10 HEAP = (HELVETICA*HELLO) + (HELVETICA-1)
This requires 4 variable look ups, possibly 9 string searches (based on the above string order) to execute even this simple statement.
So how can we fix – or at least minimise this? Well, in 2 ways. First the BBC has a “special” fast variable system, where the single letter variable “A” to “Z” are optimised and looked up directly. So that’s good. Secondly, we need to shorten all variables to be as short as possible, so that when BASIC looks them up, it has to do minimal string comparisons. This is what that would look like…
Here we can see even 2 letter variables can be sped up if you can rename them down to single letter.
So how do I do this? Well if you remember the program I have that generates line numbers, labels, and upper cases keywords, what I need to do is do a proper 2 pass process – like an assembler, by modify the “ReadWord( )” function to return more “complete” word/variable.
Once I have this, I can then store all these variable names in a list, and then run through that list allocating an increasing variable name, starting with “a“, “b“, “c“….”x“,”y“,”z“,”A“,”B“…..”Y“,”Z“, “AA“,”AB” and so on.
This means “HELLO” would become “a“, “HEAP” become “b” and “HELVETICA” becomes “c” and so on. One tweak I added was that if I use a single letter variable myself, then I pre-allocate this so that I can use these myself in a program if I know I need to optimise a specific area.
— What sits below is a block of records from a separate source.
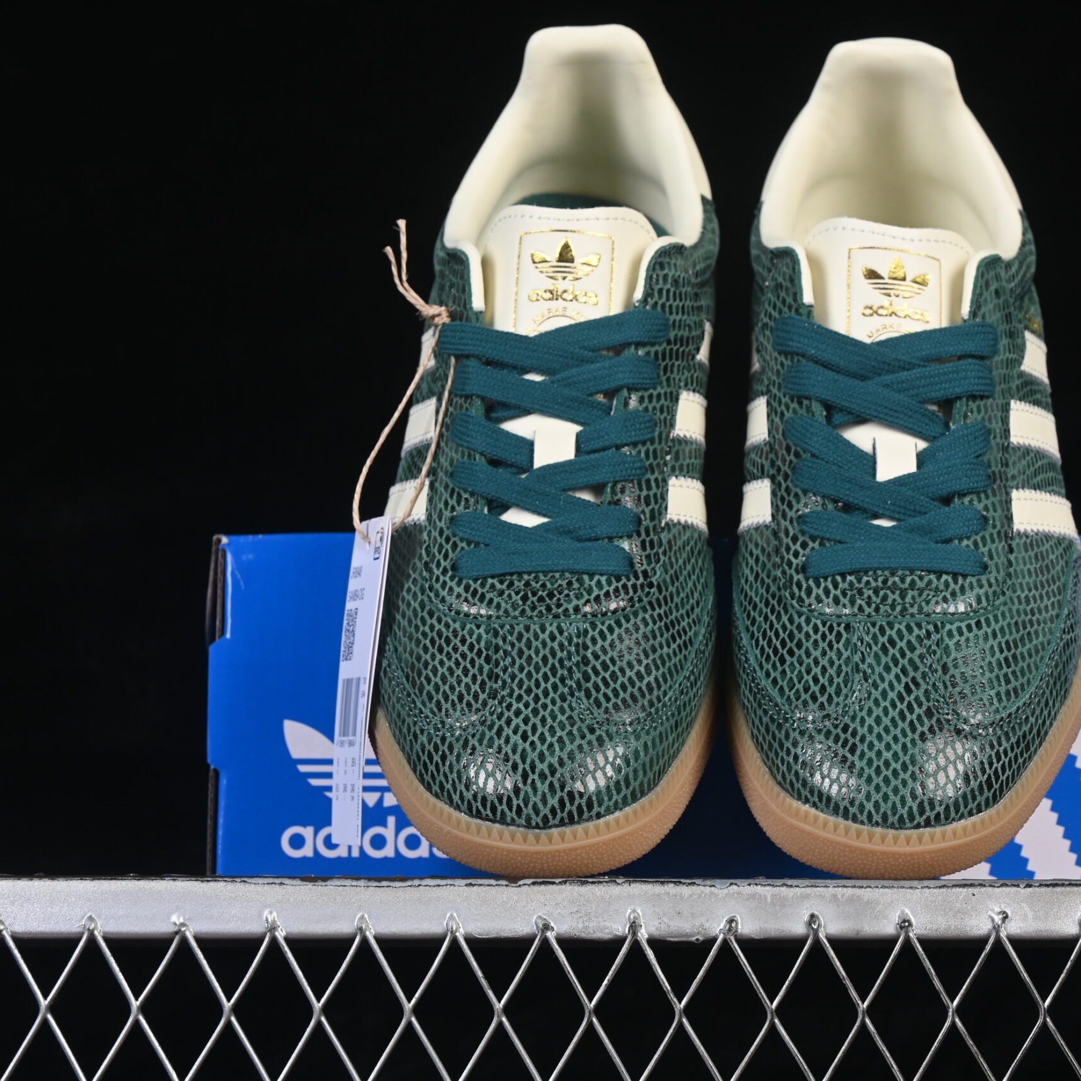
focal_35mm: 96
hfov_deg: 18.0
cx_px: 740
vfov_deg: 18.1
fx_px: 3392
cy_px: 541
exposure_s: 1/80
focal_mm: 50
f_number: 8
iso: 160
Here you can see some of my Lemmings code, with easy to understand – but long, variables. On the left you can see a compressed version. You can also see in the original I use variables like “c%” and those remain in the packed one allowing me to optimise specific areas.
Another nice side effect with pre-allocating variables, is you get a far, far better spread over the hash table. Variables like LemX%, LemY%, LemDir% etc would all live in the same variable list, making it long and slow each time I access then. Now think of what happens when they are renamed to “l%“, “m%” and “o%“. This means each of these is put in a different place in the table, and accessed much more quickly.
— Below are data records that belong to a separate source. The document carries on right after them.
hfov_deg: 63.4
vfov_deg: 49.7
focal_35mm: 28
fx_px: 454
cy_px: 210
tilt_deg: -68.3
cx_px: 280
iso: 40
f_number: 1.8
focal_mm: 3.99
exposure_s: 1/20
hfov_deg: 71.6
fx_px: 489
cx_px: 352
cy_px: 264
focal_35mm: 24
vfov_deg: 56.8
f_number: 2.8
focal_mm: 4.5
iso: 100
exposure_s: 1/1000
So there we go, my tool now has options to remove REM statements, and to compress variable names, allowing faster code.
All this goes into making a much nicer dev environment, removing issues that hinder production.
Now the only thing I need to try and fix now, is the lack of IF/ENDIF functionality. Stock BBC Basic only allows for single line IFs, and that’s a nightmare as you end up with goto’s all over the place.
So I’ll need to think about this one, but that’s next on my hit list….